#### WHAT IS NEEDED
Match the string "down" against each line below, and copy every line that matches.

#### DATA FOR PROCESSING
______________________________

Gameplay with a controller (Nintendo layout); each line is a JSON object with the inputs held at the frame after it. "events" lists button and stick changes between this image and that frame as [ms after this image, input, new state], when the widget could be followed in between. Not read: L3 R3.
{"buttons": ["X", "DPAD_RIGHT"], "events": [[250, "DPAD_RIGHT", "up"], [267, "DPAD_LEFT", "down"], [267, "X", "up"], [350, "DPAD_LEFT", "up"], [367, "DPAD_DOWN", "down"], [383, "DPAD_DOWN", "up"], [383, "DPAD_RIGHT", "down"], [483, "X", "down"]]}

______________________________

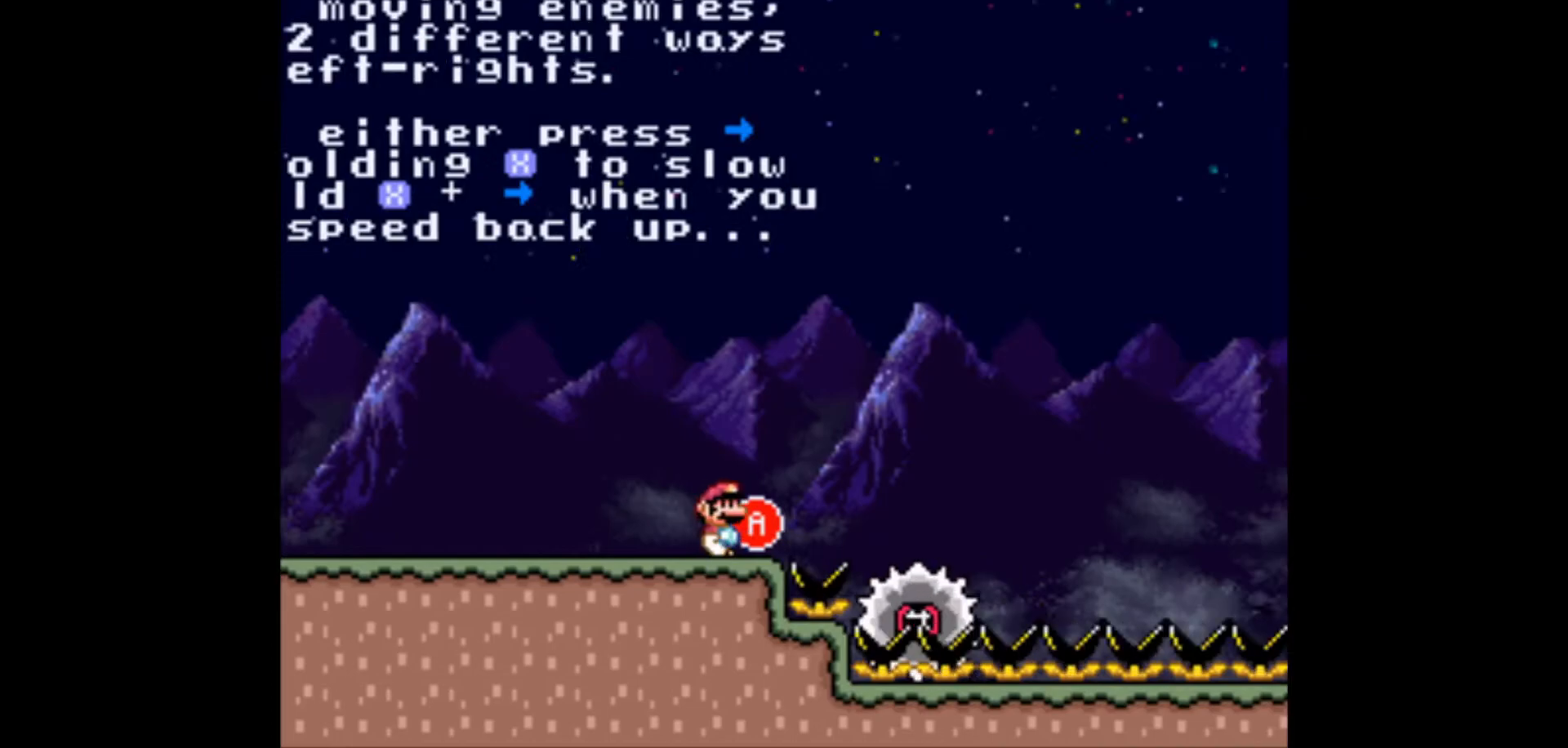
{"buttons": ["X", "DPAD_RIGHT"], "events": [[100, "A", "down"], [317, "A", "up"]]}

______________________________

#### YOUR RESPONSE
{"buttons": ["X", "DPAD_RIGHT"], "events": [[250, "DPAD_RIGHT", "up"], [267, "DPAD_LEFT", "down"], [267, "X", "up"], [350, "DPAD_LEFT", "up"], [367, "DPAD_DOWN", "down"], [383, "DPAD_DOWN", "up"], [383, "DPAD_RIGHT", "down"], [483, "X", "down"]]}
{"buttons": ["X", "DPAD_RIGHT"], "events": [[100, "A", "down"], [317, "A", "up"]]}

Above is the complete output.